Central Diffraction at ALICE

TL;DR

The ALICE experiment is well-equipped to study exclusive central diffractive reactions, enabling detailed QCD research and searches for exotic mesons, with effective detection systems for rapidity gaps and central systems.

Contribution

This paper demonstrates ALICE's suitability for central diffraction studies and evaluates its detector systems for identifying rapidity gaps and central systems in such reactions.

Findings

ALICE can accurately measure low-mass central systems with high purity.

The Forward Multiplicity Detector and Forward Shower Counter effectively detect rapidity gaps.

ALICE's detector setup enables valuable new data collection on central diffractive processes.

Abstract

The ALICE experiment is shown to be well suited for studies of exclusive final states from central diffractive reactions.
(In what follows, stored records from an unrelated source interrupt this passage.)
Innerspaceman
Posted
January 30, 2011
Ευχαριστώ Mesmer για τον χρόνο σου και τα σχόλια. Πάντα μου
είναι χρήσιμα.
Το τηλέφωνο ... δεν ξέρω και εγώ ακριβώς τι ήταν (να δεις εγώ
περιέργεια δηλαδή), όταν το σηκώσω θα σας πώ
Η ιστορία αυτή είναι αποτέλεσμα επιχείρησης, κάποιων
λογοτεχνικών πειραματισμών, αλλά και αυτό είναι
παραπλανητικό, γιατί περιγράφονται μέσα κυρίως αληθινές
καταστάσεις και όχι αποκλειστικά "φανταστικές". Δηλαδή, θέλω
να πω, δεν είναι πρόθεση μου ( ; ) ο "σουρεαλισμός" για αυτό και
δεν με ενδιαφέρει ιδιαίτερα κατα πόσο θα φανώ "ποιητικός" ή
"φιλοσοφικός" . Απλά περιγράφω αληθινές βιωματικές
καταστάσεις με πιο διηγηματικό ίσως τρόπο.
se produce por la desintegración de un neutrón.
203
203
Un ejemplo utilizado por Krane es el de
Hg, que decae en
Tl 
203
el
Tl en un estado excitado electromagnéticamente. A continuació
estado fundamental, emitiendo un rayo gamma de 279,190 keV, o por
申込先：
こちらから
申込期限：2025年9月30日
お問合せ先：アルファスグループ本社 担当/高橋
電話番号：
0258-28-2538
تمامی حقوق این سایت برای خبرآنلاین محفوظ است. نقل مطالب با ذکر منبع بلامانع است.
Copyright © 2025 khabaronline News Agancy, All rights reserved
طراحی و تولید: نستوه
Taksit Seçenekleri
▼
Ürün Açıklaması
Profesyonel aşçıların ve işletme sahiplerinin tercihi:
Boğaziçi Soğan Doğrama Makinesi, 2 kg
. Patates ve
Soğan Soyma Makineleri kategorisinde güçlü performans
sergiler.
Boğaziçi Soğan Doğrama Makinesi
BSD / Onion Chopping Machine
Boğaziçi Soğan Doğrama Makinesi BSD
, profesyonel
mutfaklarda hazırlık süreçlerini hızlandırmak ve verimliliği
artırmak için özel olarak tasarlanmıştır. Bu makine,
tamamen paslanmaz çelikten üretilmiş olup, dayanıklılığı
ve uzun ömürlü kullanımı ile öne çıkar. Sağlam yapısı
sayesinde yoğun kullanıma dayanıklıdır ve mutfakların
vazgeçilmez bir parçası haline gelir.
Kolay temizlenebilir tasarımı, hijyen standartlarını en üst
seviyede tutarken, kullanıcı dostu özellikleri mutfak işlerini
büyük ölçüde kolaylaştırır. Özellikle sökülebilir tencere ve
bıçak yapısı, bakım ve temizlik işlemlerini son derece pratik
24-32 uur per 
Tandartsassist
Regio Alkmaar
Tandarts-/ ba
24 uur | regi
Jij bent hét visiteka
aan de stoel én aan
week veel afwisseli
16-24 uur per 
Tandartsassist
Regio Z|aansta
The gluon-rich environment of the central system allows detailed QCD studies and searches for exotic meson states, such as glueballs, hybrids and new charmonium-like states. It would also provide a good testing ground for detailed studies of heavy quarkonia. Due to its central barrel performance, ALICE can accurately measure the low-mass central systems with good purity. The efficiency of the Forward Multiplicity Detector (FMD) and the Forward Shower Counter (FSC) system for detecting rapidity gaps is shown to be adequate for the proposed studies. With this detector arrangement, valuable new data can be obtained by tagging central diffractive processes.